[Opening Records supplied section]

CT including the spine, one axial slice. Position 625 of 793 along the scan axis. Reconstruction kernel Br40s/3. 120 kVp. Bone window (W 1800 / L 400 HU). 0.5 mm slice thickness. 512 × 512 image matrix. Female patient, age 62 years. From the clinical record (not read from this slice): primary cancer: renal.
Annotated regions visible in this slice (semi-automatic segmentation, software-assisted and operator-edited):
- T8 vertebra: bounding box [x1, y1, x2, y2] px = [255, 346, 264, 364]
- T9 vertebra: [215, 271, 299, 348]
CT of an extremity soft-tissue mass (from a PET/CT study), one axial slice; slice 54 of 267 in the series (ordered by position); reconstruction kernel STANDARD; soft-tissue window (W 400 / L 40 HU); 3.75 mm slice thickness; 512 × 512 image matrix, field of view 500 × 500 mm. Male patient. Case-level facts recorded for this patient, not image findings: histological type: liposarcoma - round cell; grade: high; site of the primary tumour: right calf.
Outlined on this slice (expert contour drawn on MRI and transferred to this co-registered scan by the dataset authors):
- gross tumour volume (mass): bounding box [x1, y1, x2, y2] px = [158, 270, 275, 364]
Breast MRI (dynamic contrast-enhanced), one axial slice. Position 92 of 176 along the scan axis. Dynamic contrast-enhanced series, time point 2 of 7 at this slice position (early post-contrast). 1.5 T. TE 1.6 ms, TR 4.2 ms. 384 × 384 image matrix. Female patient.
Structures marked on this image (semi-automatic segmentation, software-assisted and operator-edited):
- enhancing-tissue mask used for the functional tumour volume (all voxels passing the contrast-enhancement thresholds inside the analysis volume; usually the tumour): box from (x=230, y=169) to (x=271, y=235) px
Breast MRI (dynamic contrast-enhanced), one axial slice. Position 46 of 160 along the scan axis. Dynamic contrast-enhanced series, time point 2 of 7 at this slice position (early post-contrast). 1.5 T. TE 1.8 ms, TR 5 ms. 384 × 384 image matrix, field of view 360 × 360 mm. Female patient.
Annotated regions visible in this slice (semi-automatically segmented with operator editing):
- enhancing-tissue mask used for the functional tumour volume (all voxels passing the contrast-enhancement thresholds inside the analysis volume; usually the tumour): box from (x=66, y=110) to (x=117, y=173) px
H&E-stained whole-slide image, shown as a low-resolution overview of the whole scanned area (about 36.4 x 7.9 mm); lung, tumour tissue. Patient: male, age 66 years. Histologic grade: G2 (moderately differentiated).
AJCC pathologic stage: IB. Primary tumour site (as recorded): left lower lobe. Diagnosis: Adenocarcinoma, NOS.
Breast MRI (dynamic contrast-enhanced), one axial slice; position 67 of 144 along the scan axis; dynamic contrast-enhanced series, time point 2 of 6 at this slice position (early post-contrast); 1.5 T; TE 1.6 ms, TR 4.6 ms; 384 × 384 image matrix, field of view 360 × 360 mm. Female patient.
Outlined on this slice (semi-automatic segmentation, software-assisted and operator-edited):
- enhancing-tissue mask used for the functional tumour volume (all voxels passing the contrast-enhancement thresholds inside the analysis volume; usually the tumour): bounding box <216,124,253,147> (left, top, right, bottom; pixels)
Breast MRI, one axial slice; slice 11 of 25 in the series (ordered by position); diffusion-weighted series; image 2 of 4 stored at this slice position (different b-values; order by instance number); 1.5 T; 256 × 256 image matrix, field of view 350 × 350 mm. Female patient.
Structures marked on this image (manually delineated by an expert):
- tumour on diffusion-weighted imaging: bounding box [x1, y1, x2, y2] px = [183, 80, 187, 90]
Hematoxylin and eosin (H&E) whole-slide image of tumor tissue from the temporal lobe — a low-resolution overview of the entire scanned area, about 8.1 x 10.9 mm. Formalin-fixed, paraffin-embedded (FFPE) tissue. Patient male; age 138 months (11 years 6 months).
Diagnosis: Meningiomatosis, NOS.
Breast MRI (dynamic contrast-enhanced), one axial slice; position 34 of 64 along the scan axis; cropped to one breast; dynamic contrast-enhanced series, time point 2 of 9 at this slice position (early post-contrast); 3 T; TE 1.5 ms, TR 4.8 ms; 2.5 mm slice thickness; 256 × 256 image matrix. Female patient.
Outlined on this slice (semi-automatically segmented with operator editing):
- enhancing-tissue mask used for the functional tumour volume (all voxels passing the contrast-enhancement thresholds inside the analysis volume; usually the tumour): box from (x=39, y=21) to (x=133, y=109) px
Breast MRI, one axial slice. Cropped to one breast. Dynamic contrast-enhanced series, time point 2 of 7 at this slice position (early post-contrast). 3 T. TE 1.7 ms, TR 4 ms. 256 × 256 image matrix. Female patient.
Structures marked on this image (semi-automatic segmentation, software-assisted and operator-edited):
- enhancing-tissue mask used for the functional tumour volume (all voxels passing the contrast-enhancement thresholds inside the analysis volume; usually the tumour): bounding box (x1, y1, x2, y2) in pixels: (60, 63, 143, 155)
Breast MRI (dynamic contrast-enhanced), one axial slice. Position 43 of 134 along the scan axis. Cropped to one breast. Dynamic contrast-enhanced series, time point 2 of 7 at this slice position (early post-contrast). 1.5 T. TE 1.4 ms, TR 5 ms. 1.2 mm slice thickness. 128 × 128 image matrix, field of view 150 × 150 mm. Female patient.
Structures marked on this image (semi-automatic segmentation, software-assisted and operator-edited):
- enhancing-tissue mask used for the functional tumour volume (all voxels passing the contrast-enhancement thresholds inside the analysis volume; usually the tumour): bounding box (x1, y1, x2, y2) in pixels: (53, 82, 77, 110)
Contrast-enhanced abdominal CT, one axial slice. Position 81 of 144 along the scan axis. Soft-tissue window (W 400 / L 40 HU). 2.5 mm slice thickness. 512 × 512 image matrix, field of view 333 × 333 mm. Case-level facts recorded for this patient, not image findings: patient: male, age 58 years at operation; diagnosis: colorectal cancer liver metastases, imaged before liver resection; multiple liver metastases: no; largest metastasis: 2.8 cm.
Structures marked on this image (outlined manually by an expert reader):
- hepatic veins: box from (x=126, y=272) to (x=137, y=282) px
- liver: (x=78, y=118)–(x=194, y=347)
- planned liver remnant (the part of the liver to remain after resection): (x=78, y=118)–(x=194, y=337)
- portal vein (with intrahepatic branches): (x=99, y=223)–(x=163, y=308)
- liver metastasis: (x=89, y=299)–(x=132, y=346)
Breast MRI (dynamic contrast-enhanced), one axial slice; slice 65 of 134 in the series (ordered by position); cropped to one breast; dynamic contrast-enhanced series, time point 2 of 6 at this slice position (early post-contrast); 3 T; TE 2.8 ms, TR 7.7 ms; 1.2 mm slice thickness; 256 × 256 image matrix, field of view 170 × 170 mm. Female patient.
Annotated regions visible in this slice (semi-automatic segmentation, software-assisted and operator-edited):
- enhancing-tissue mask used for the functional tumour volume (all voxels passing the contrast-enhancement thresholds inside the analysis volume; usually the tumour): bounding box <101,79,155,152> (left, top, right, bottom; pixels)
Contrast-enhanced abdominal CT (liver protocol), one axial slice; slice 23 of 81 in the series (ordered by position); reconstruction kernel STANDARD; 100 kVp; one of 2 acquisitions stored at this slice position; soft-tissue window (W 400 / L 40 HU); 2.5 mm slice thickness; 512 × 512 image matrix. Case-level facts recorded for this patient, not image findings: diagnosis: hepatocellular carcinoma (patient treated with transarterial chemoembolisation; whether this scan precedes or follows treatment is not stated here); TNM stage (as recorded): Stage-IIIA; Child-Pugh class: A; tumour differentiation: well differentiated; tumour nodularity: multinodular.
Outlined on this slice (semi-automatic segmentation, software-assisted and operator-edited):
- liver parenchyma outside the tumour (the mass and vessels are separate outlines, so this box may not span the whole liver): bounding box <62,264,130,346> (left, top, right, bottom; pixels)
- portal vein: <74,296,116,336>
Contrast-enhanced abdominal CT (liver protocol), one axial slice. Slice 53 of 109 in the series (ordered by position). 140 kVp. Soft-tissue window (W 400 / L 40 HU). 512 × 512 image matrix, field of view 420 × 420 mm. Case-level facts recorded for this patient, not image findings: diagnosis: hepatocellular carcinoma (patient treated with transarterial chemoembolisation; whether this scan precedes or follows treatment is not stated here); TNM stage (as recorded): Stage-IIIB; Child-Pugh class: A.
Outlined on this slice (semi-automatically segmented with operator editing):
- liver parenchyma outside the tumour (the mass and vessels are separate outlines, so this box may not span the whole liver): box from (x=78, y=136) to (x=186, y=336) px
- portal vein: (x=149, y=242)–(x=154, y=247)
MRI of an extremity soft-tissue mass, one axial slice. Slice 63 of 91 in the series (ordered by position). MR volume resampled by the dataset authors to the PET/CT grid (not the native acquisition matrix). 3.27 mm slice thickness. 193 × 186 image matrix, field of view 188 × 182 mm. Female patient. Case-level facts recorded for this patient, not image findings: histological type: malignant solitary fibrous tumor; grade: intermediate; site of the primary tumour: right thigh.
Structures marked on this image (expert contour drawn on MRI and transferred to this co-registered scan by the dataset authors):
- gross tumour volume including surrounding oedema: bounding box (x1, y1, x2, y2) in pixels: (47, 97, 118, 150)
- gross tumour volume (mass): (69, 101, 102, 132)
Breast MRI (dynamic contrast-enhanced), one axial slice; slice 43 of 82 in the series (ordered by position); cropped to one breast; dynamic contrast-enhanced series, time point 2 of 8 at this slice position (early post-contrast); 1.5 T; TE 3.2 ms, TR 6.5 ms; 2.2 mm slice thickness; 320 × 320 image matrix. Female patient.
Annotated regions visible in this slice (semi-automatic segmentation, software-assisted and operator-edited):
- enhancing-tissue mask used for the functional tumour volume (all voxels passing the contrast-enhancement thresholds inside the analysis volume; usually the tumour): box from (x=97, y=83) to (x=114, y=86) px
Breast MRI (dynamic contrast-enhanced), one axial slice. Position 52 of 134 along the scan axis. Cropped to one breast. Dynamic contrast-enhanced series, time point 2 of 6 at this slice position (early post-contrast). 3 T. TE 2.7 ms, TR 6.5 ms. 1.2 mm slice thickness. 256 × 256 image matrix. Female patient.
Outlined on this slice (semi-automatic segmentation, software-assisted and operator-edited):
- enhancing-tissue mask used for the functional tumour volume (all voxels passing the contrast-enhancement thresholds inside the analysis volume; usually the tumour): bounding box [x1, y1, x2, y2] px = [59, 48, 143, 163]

[Closing Records supplied section]

How to complete this task: Would you quote everything above from the line containing "- liver: (x=78, y=118)–(x=194, y=347)" down to the line containing "- portal vein (with"? Include both of those lines and nothing else.

Reply to the exercise:
- liver: (x=78, y=118)–(x=194, y=347)
- planned liver remnant (the part of the liver to remain after resection): (x=78, y=118)–(x=194, y=337)
- portal vein (with intrahepatic branches): (x=99, y=223)–(x=163, y=308)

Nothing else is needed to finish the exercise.